● Requirements:
**a.** Print the part of the Ceph storage guide starting with "pveceph install -version" and going on through "SATA (osd.6, osd.7)".
**b.** List every shell variable that is assigned a value in the command-line lines of the Ceph storage guide.
**c.** Write the next part of the Ceph storage guide, picking up after its last line.

● Selected extract:
Setting up 3 nodes HA cluster using CEPH storage for KVM (and LXC) – Part 2

After having finished the basic installation of the cluster an ceph it’s time to setup the cluster storage.
First off I will recap what has been done so far and what the disks look lile, then explaining how I plan to use them:

We have installed the ceph software and setup monitors on all of our nodes:

pveceph install -version hammer
pveceph init --network 10.10.67.0/24 # only once
pveceph createmon

The actual disk layout is:

node01, node02:
– 1x 370GB HW-RAID0 SSD (osd.0, osd.3)
– 2x 1TB SATA (osd.1, osd.2, osd.4, osd.5)

node03:
– 2x 2TB HW-RAID0 SATA (osd.6, osd.7)
– 1x 1TB HW-RAID1 (SW-RAID
– 1x 870GB HW-RAID1

Within Ceph we want 3 copies of the data, one on each node. We will be using the SSDs as a writeback cache pool. Ideally the cache pool beeing “local” to the VM should be used (only), because the main bottelneck is network bandwith (only 1GBit). Additionally the SSDs wil hold our (external) journals.

First create 2 OSDs on the SATA drives with external journals on the SSD, this can easily be accomplished from the web GUI.
Then we need to create the OSD on the remaining space of the SSD, which is not that as easy and needs to be done from the commandline:

DEVICE=/dev/sdb # the SSD HW-RAID0
PARTITION=3 # the next unused partition
OSD_UUID=$(uuidgen -r) # a unique UUID for the OSD
PTYPE_UUID=4fbd7e29-9d25-41b8-afd0-062c0ceff05d # the default PTYPE UUID ceph uses (from the source)

● Record list:

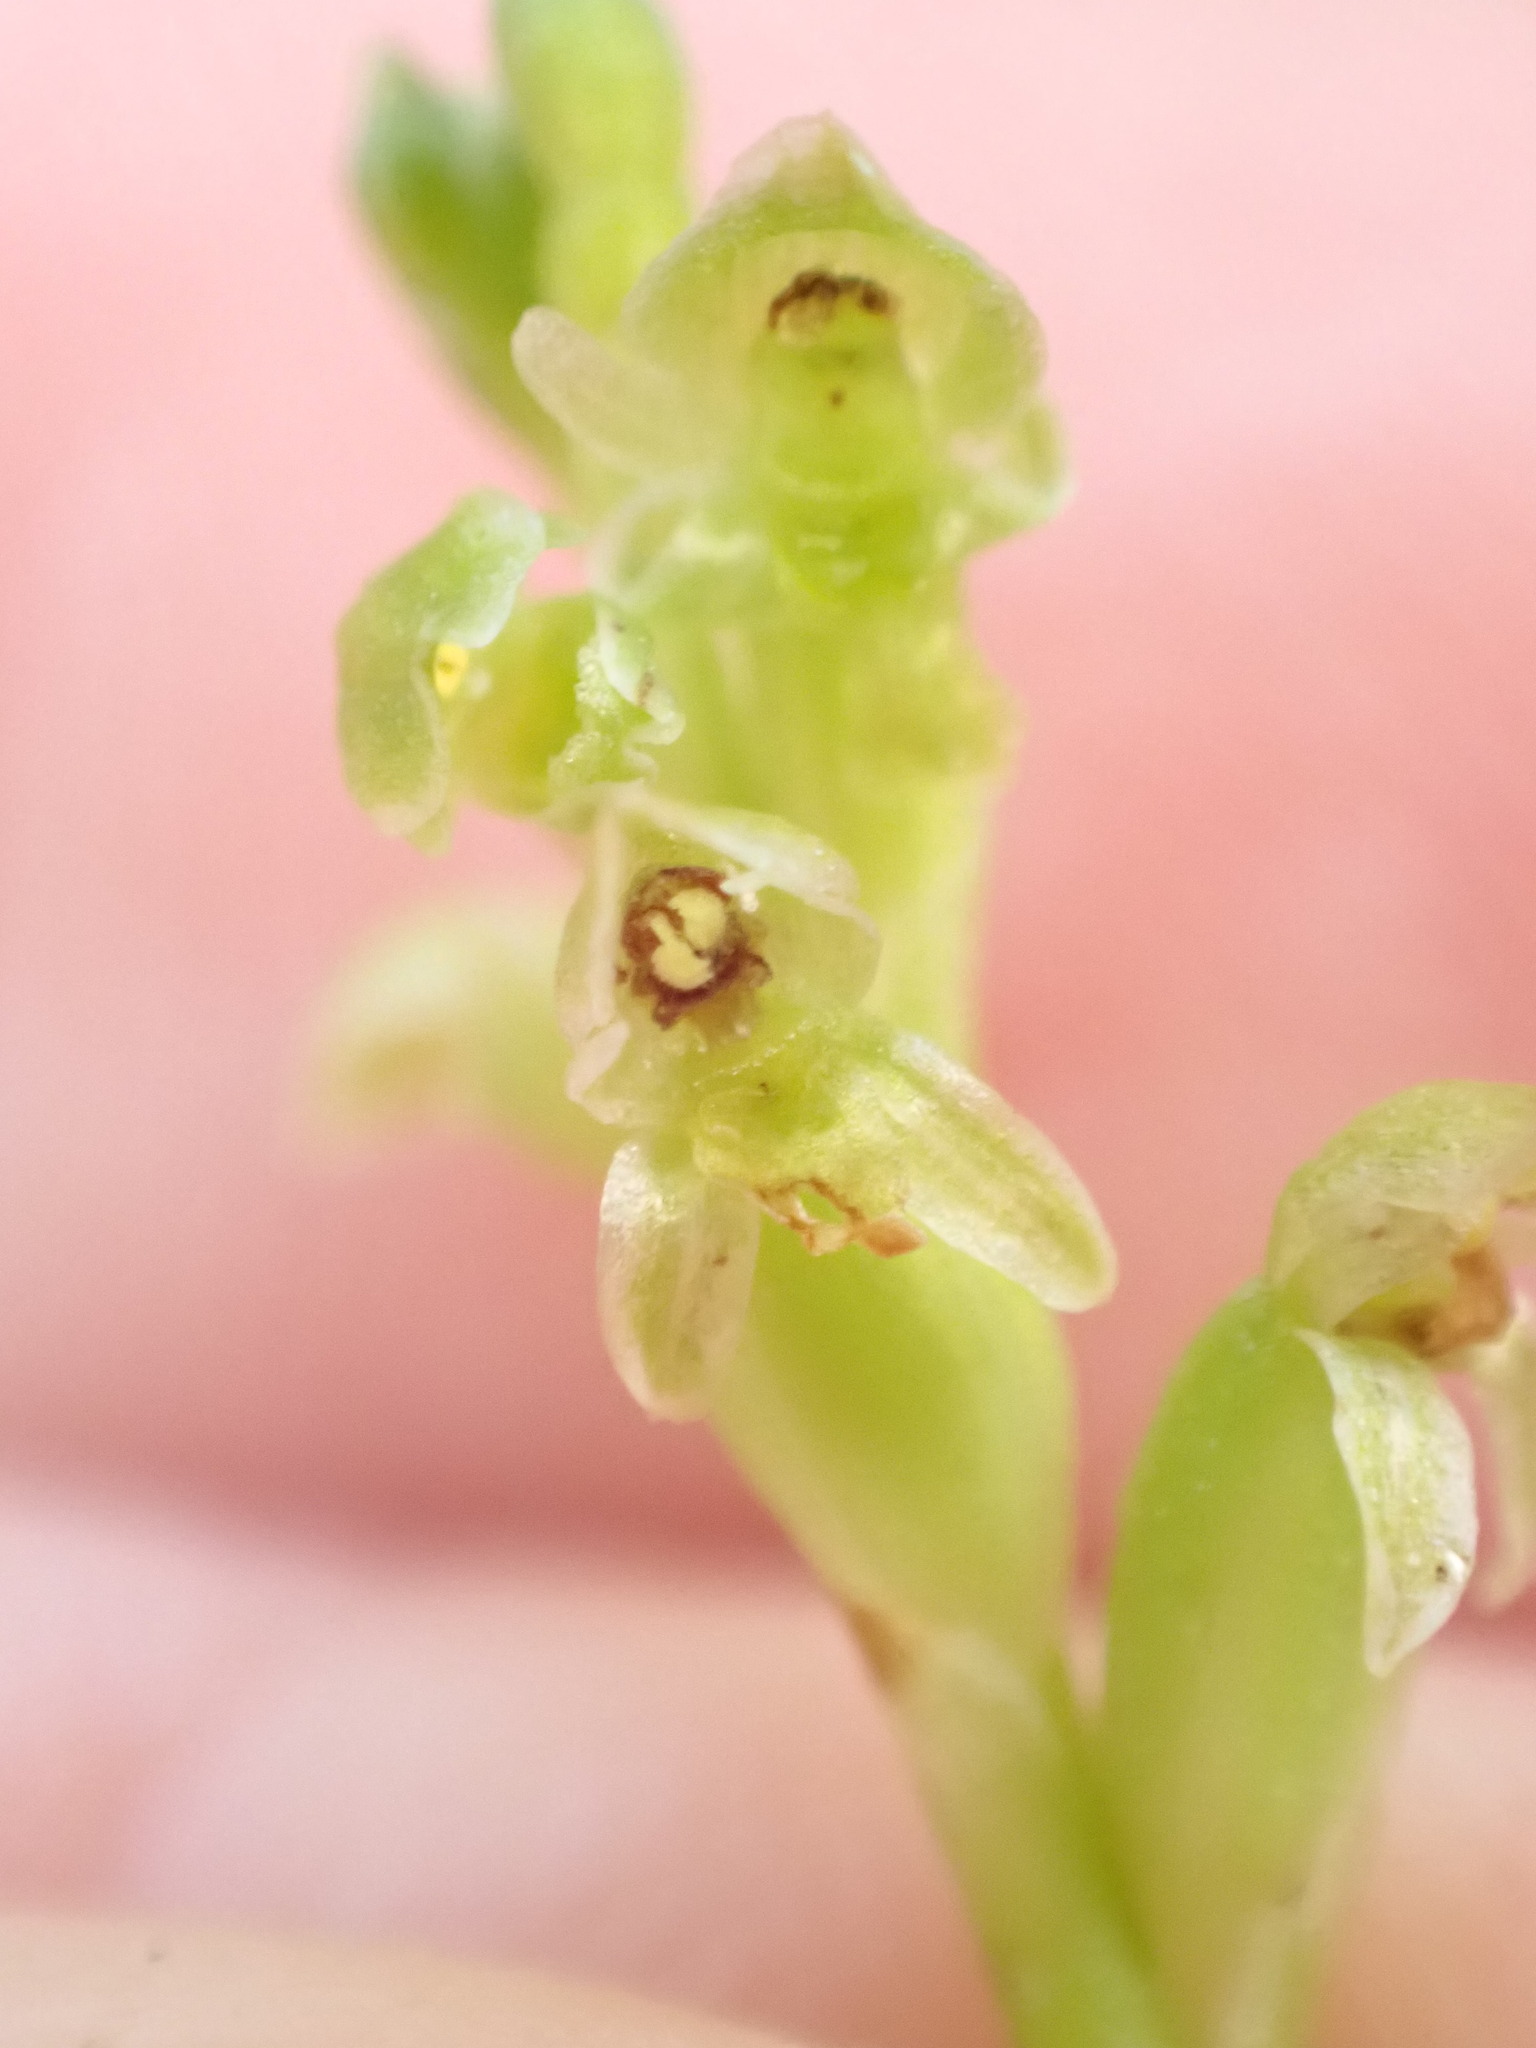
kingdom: Plantae
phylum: Tracheophyta
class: Liliopsida
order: Asparagales
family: Orchidaceae
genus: Microtis
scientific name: Microtis unifolia
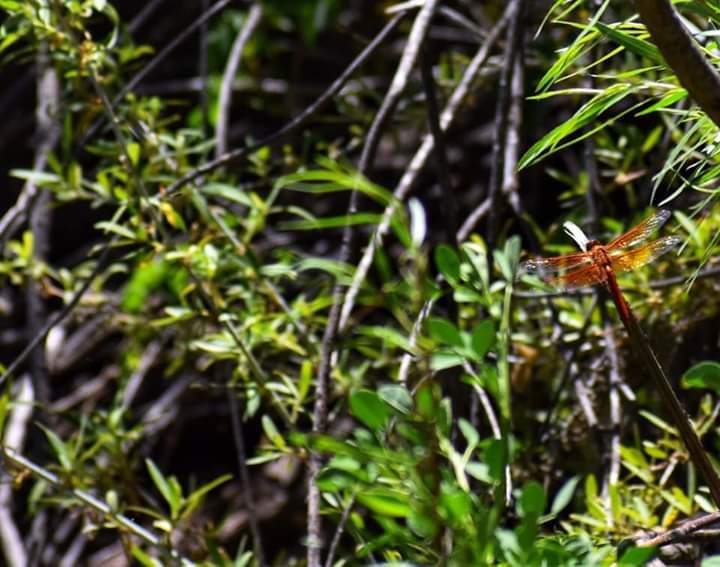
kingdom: Animalia
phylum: Arthropoda
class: Insecta
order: Odonata
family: Libellulidae
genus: Libellula
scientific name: Libellula saturata
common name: Flame skimmer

● Task responses:
**a.**
pveceph install -version hammer
pveceph init --network 10.10.67.0/24 # only once
pveceph createmon

The actual disk layout is:

node01, node02:
– 1x 370GB HW-RAID0 SSD (osd.0, osd.3)
– 2x 1TB SATA (osd.1, osd.2, osd.4, osd.5)

node03:
– 2x 2TB HW-RAID0 SATA (osd.6, osd.7)

**b.** DEVICE, PARTITION, OSD_UUID, PTYPE_UUID

**c.**
FSID=345abc67-de89-f012-345a-bc67de89f012 # taken from /etc/ceph/ceph.conf

sgdisk --largest-new=$PARTITION --change-name="$PARTITION:ceph data" --partition-guid=$PARTITION:$OSD_UUID --typecode=$PARTITION:$PTYPE_UUID -- $DEVICE
partprobe # to read new partition table
gdisk -l $DEVICE # verify the rest of the space on the device got allocated to a ceph data partition

ceph-disk prepare --cluster ceph --cluster-uuid $FSID $DEVICE$PARTITION
ceph-disk activate $DEVICE$PARTITION

After creating a pool named rbd, the keyring needs to be copied:

cd /etc/pve/priv/
mkdir ceph
cp /etc/ceph/ceph.client.admin.keyring ceph/rbd.keyring

Setting up 3 nodes HA cluster using CEPH storage for KVM (and LXC) – Part 1

I’ve got 3 physical nodes, two HP ProLiant 320e Gen8v2 and a HP MicroServer Gen8 with two Gbit NICs and an ILO interface.
One of the NICs is connected to the external network. The other one and the ILO are connected to an internal switch using a NAT gateway to connect to the external net (this is neccessary for installing updates, syncing time and accessing the management interface at all from outside).


Network configuration (/etc/network/interfaces) looks like this on all nodes:

auto lo
iface lo inet loopback

# the internal interface, used for storage traffic,
# cluster traffic and internal inter VM communication too.
# this should really be split into VLANs and using
# a bond connected to two different physical switches *at least*
# having an extra (10G) interface for storage would be a plus
auto eth0
iface eth0 inet manual

# bridge to allow VMs to be connected to the physical interface
auto vmbr0
iface vmbr0 inet static
        address 10.10.67.10
        netmask 255.255.255.0
        gateway 10.10.67.1
        bridge_ports eth0
        bridge_stp on
        bridge_fd 0

# the external interface connected to the outer world
# this has no IP here, as the host is not accessible from
# the outside directly, but needs access itself, see gateway above
auto eth1
iface eth1 inet manual

# bridge to allow VMs to be connected to the physical interface
auto vmbr1
iface vmbr1 inet manual
        bridge_ports eth1
        bridge_stp on
        bridge_fd 0

Each of the ProLiant servers has two 250GB SSDs and two 1TB SATA drives, configured as follows:

Array 1: 2x250GB SSD
– Volume 1: 2x65GB RAID1 (root filesystem and swap)
– Volume 2: 2x185GB RAID0 (Ceph cache OSD)
Array 2: 1x1TB SATA
– Volume 3:  1x1TB RAID0 (Ceph storage OSD)
Array 3: 1x1TB SATA
– Volume4: 1x1TB RAID0 (Ceph storage OSD)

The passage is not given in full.